Nella stipsi cronica, l’approccio terapeutico tradizionale si basa sull’assunzione di un regime alimentare adeguato, sulla modifica degli stili di vita (regolare attività fisica) in associazione all’uso di lassativi. Attualmente solo 1 paziente su 5 è soddisfatto della terapia in atto, sia in termini di capacità del farmaco di prevenire/curare la stipsi, sia di alleviarne i sintomi. L’offerta terapeutica è limitata ai lassativi che, oltre a dare molti effetti collaterali, necessitano spesso di essere cambiati perché inefficaci; inoltre sono in grado di migliorare solo la frequenza delle evacuazioni, aumentandola, ma non migliorano il sintomo doloroso e gli altri sintomi intestinali quali il gonfiore, la pesantezza e la sensazione di evacuazione incompleta. In casi selezionati l’unica opzione terapeutica disponibile è quella chirurgica.

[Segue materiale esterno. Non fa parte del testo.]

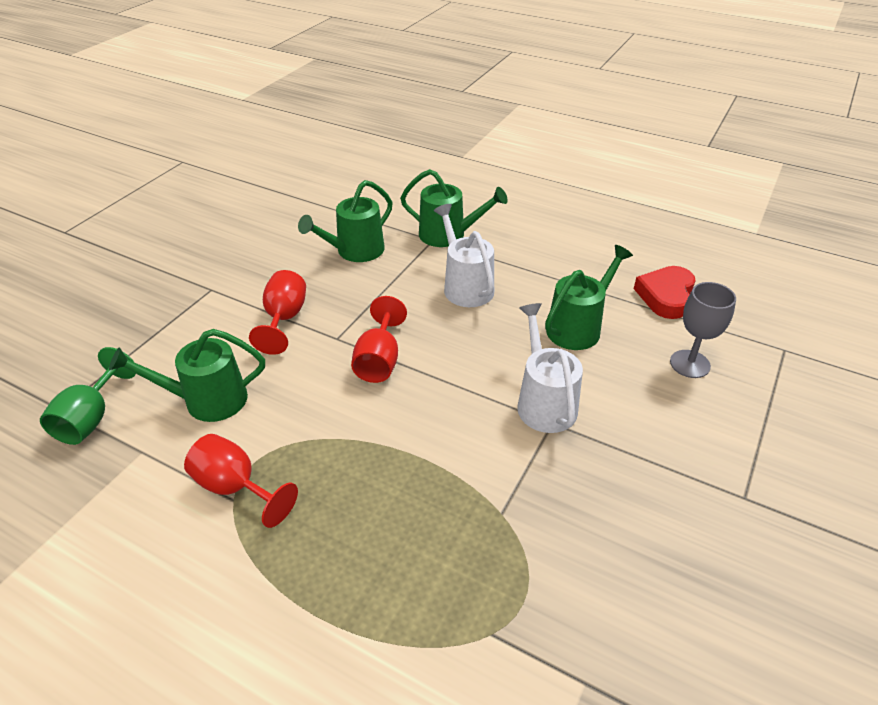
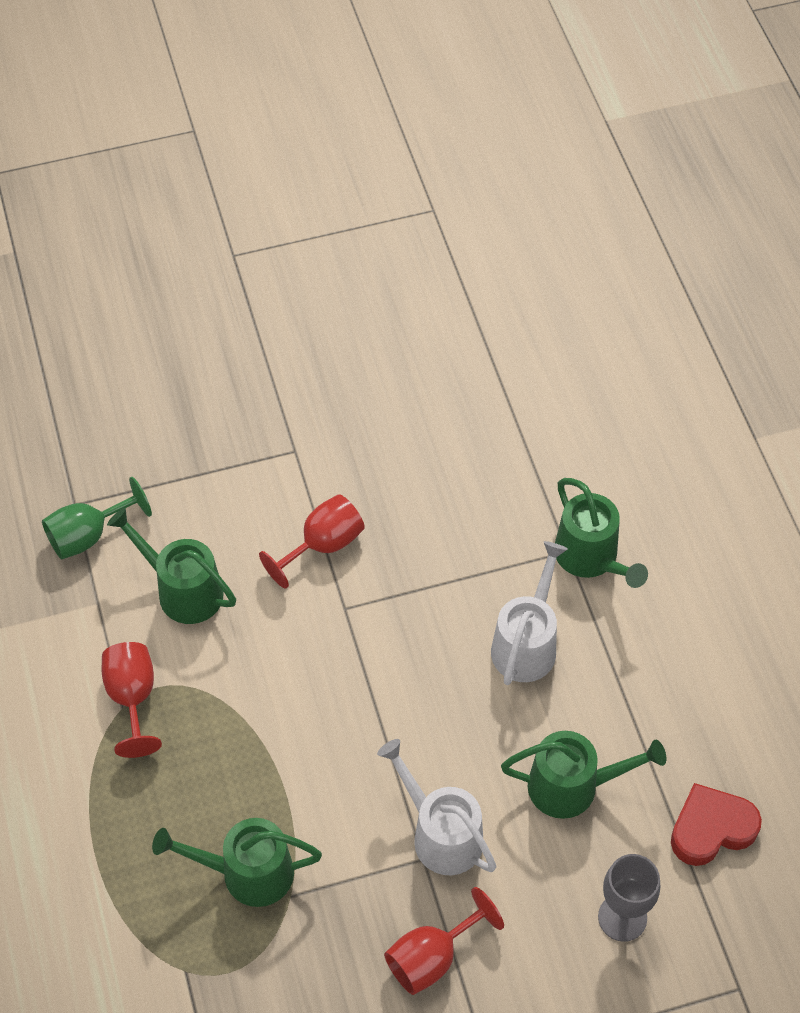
camera: 45 degrees right, 15 degrees up
(355, 251) = (472, 505): green watering can -> green watering can (247, 873)
(379, 360) = (354, 666): red goblet -> red goblet (432, 957)
(544, 402) = (440, 834): white watering can -> white watering can turned 75 degrees counterclockwise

L’idea di utilizzare delle reti di rinforzo per la chirurgia del proctologica deriva dall’osservazione che le riparazioni delle ernie addominali con un rete avevano tassi di guarigione molto più alti. Gli interventi chirurgici che non utilizzano reti utilizzano dei tessuti deboli per riparare un tessuto indebolito che ha prolassato ciò espone ad elevati tassi di recidiva. In questi anni si sono diffuse diverse tecniche che prevodono l’utilizzo di materiale protesico; Le reti biologiche rappresentano un ulteriore evoluzione nella chirurgia protesica i quanto prevengono il rischio di complicanze legate all’utilizzo del materiale sintetico e che presentano alti tassi di complicanze quali emorragie, lesioni vescicali, lesioni nervose, e recidive.